- São José dos Galibi Location in Brazil São José dos Galibi São José dos Galibi (Brazil)
- Coordinates: 3°59′54″N 51°43′34″W﻿ / ﻿3.99847°N 51.72623°W
- Country: Brazil
- Region: North
- State: Amapá
- Municipality: Oiapoque

Population (2016)
- • Total: 74
- Time zone: UTC−3 (BRT)

= São José dos Galibi =

Indigenous village in Oiapoque, Brazil

São José dos Galibi is an Amerindian village of the Galibi do Oiapoque people in the Brazilian municipality of Oiapoque, Amapá. It is the only village of the tribe. São José dos Galibi is located on the Oiapoque River in the Galibi Indigenous Territory.

==Overview==
The people used to live in Mana in French Guiana. In 1948, a group of 38 people asked permission of the Indian Protection Service to settle in Brazil after an internal conflict within the tribe. They self identify as Galibi do Oiapoque to distinguish themselves from the Galibi Marworno who live land inwards.
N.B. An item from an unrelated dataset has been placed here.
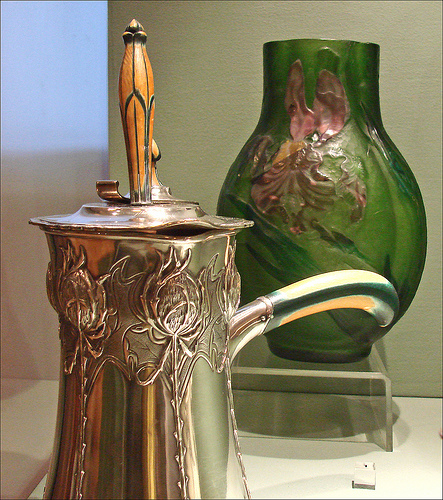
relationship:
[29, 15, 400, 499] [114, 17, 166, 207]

In 1982, they were awarded the Galibi Indigenous Territory which measures 6365 ha, and which is shared with the Karipuna do Amapá who live in Ariramba. In 2016, São José dos Galibi was home to 74 people, however only 33 are Galibi do Oiapoque.

The village has a school, a health post, and a post of the FUNAI, the governmental agency for Amerindian affairs. The main language of the younger generation is Portuguese. The Galibi do Oiapoque have a good relationship with the neighbouring tribes, however there is limited contact.